Earlier this year, it was thrust into the spotlight once more – ahead of the general election – when then Shadow Chancellor Rachel Reeves, who is now the Chancellor of the Exchequer, suggested that rent caps could be brought in on a case-by-case basis in local areas.
The suggestion was criticised, as it was compared to the measures brought forward in Scotland, which while keeping rents low many also argued have deterred landlords and property investors from the market, thereby reducing housing supply in the rental sector and creating more problems for tenants.
What’s the latest on rent controls?
Under the new Labour government, housing minister Matthew Pennycook has now confirmed that the party does not plan to bring in rent controls in England, in response to a parliamentary question posed by Conservative MP Kemi Badenoch.
Replying to Ms Badenoch’s question, Pennycook said: “The government does not support the introduction of rent controls.
“We have made clear that we intend to use the Renters’ Rights Bill to provide tenants with greater protections against unreasonable within-tenancy rent increases.”
The Renters’ Rights Bill, formerly known as the Rental Reform Bill under the Conservatives, is one of Labour’s major ambitions to pass through to law as soon as possible, with a significant focus from the party on the housing sector in general as well as reform in the private rented sector.
While rent controls are not on the agenda within this Bill, it does state on the topic of rent increases: “The bill would limit rent increases to once per year, and landlords would be required to give tenants two months’ notice before changing rent.”
Learning from history
The UK’s rental sector seeing some major price hikes over the past few years as a result of a combination of factors, from huge levels of tenant demand outpacing supply, as well as rising costs for landlords, including mortgage expenditure, leading to them passing the extra costs onto tenants.

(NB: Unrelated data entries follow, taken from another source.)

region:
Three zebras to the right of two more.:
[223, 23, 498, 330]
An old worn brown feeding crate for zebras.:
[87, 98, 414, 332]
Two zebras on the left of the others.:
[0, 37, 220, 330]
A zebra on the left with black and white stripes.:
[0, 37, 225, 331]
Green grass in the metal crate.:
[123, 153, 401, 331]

On the surface, it might seem that the government imposing rent controls of some form would be beneficial, in that it would improve the financial positions of tenants, some of which may then have more chance of saving money to afford a deposit to buy a house.
However, opponents to the idea point out that, historically, rent controls or rent freezes have not had a long-term positive impact on the market, and are therefore not the answer to the problem of rising rents.

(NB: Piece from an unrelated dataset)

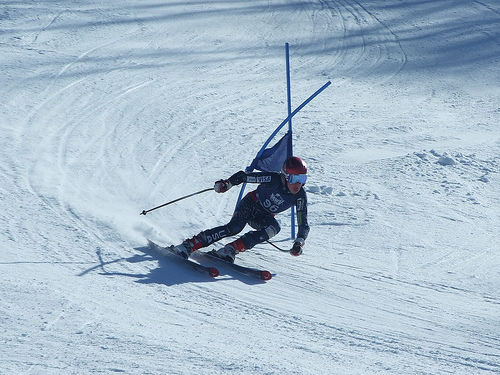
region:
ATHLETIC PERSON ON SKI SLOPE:
[171, 130, 336, 282]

Kate Davies, executive director of the Intermediary Mortgage Lenders Association (IMLA), points out some of the unintended consequences of rent caps, adding that the new government “would be wise to learn the lessons of history and promise not to introduce rent controls in any form”.
Among other examples, she uses the relatively recent rent control policy in Scotland, saying: “In Scotland, the Green Party/SNP coalition introduced rent freezes and no-eviction policies in 2022 in an attempt to address the cost-of-living crisis.
“Rents were frozen until March 2023, at which point landlords could increase them by a maximum of 3%, or 6% if they appealed – and many did. In the past, they may have prioritised keeping good tenants happy in the knowledge that both parties had the ability to renegotiate terms if their financial positions changed.
“With the imposition of controls, landlords hiked rents whenever they could, fearful of future draconian regulation. The controls were abolished in March 2024. ONS figures show that during the year to March 2024, average monthly rents in Scotland went up by 10.5% to £947pcm – higher than the 9.1% rise in England and 9% rise in Wales.”